Species of flowering plant

Duroia hirsuta is a myrmecophyte tree species from the Amazon Forest. It is one of some 37 species of Duroia, which are shrubs or canopy trees in the family Rubiaceae, favoring ants (myrmecophilous), and occurring in Central America as far north as Mexico, the Amazon Basin, the Guiana Shield, the Brazilian Atlantic coast and planalto.

== Plant Interactions ==
A number of Duroia species and possibly all are capable of biochemical interactions inhibiting the growth of neighbouring plants. Analysis of root extracts from Duroia hirsuta have yielded a strong plant growth inhibitor plumericin, a tetracyclic iridoid lactone, and duroin, another iridoid lactone.

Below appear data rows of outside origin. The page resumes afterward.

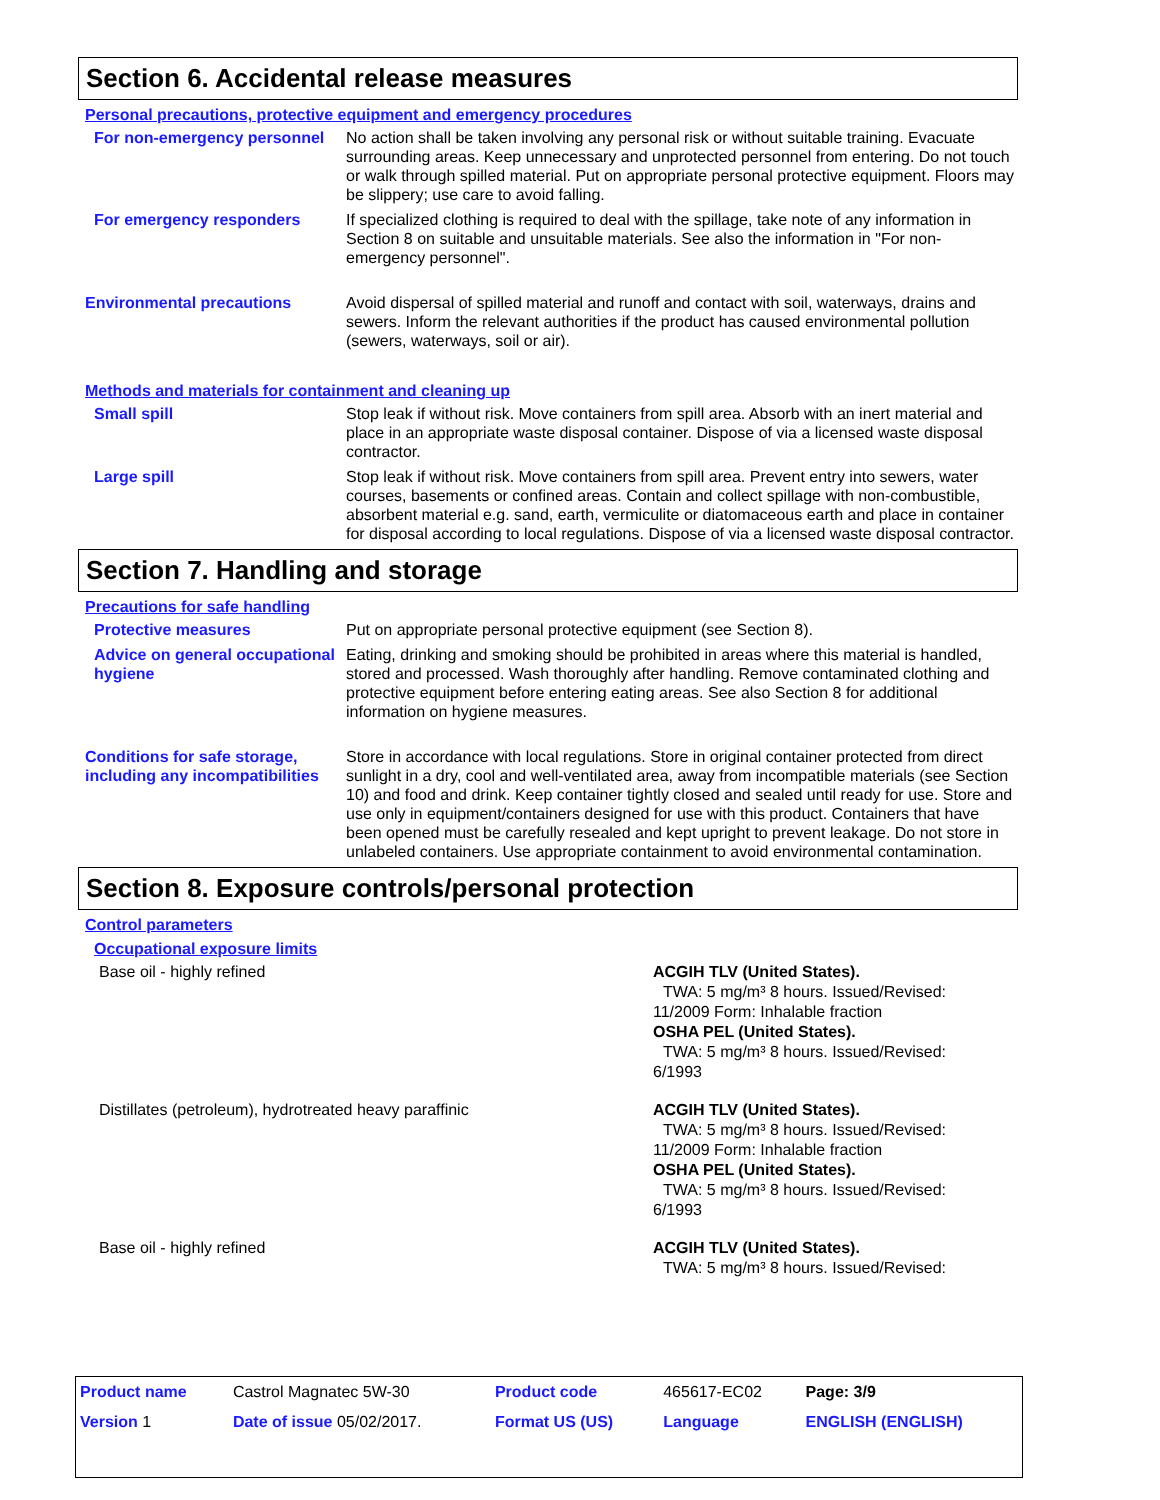Section 6. Accidental release measures
Personal precautions, protective equipment and emergency procedures
For non-emergency personnel
No action shall be taken involving any personal risk or without suitable training. Evacuate surrounding areas. Keep unnecessary and unprotected personnel from entering. Do not touch or walk through spilled material. Put on appropriate personal protective equipment. Floors may be slippery; use care to avoid falling.
For emergency responders If specialized clothing is required to deal with the spillage, take note of any information in Section 8 on suitable and unsuitable materials. See also the information in "For non-emergency personnel".
Environmental precautions Avoid dispersal of spilled material and runoff and contact with soil, waterways, drains and sewers. Inform the relevant authorities if the product has caused environmental pollution (sewers, waterways, soil or air).
Methods and materials for containment and cleaning up
Small spill Stop leak if without risk. Move containers from spill area. Absorb with an inert material and place in an appropriate waste disposal container. Dispose of via a licensed waste disposal contractor.
Large spill Stop leak if without risk. Move containers from spill area. Prevent entry into sewers, water courses, basements or confined areas. Contain and collect spillage with non-combustible, absorbent material e.g. sand, earth, vermiculite or diatomaceous earth and place in container for disposal according to local regulations. Dispose of via a licensed waste disposal contractor.
Section 7. Handling and storage
Precautions for safe handling
Protective measures Put on appropriate personal protective equipment (see Section 8).
Advice on general occupational hygiene
Eating, drinking and smoking should be prohibited in areas where this material is handled, stored and processed. Wash thoroughly after handling. Remove contaminated clothing and protective equipment before entering eating areas. See also Section 8 for additional information on hygiene measures.
Conditions for safe storage, including any incompatibilities
Store in accordance with local regulations. Store in original container protected from direct sunlight in a dry, cool and well-ventilated area, away from incompatible materials (see Section 10) and food and drink. Keep container tightly closed and sealed until ready for use. Store and use only in equipment/containers designed for use with this product. Containers that have been opened must be carefully resealed and kept upright to prevent leakage. Do not store in unlabeled containers. Use appropriate containment to avoid environmental contamination.
Section 8. Exposure controls/personal protection
Control parameters
Occupational exposure limits
Base oil - highly refined ACGIH TLV (United States).
TWA: 5 mg/m³ 8 hours. Issued/Revised:
11/2009 Form: Inhalable fraction
OSHA PEL (United States).
TWA: 5 mg/m³ 8 hours. Issued/Revised:
6/1993
Distillates (petroleum), hydrotreated heavy paraffinic ACGIH TLV (United States).
TWA: 5 mg/m³ 8 hours. Issued/Revised:
11/2009 Form: Inhalable fraction
OSHA PEL (United States).
TWA: 5 mg/m³ 8 hours. Issued/Revised:
6/1993
Base oil - highly refined ACGIH TLV (United States).
TWA: 5 mg/m³ 8 hours. Issued/Revised:
| Product name | Castrol Magnatec 5W-30 | Product code | 465617-EC02 | Page: 3/9 |
| Version 1 | Date of issue 05/02/2017. | Format US (US) | Language | ENGLISH (ENGLISH) |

This process, common amongst plants, is termed allelopathy. In the case of Duroia hirsuta, the chemical inhibitor is aided by the Lemon Ant, a resident on and in the tree, and playing an active role in suppressing and destroying plant growth in the vicinity of their host by injecting and spraying formic acid, and defending against herbivores - other ant species such as Azteca spp. and Allomerus octoarticulatus demerarae exhibit the same mutualism. The area around this understory tree is often devoid of all other plant types, leading to the local name "Devil's garden." The cost to the host plant for this protection is considerable, since the resident ants subject the tree to increased leaf cutting. Trees that grow outside the cleared area often have the living tissues of their trunks excavated and galled for ant accommodation.

The ants involved in the relationship specifically aid the plant in defense against herbivores, supplying nutrients, and pollination. Their mutualism is strengthened by the positive size-dependent growth each gains from the relationship. One specific type of ant, the M. Schummanni are notorious for supporting the largest plant sizes and growth rates.

== Environment Conditions ==
The environmental conditions that influence the fitness of the species also has an impact on the amount of rewards reaped by the ants involved in the mutualistic relationship with the plant. The effectiveness of ants is greater in conditions where nutrients are scarce as opposed to environments with favorable conditions for the plant. Size of the plant is a great indicator of fitness and is often measured by the amount of Domatia present. Ants can aid the plant in receiving more sunlight by clearing the canopies above the plant and limit competition from other nearby plants.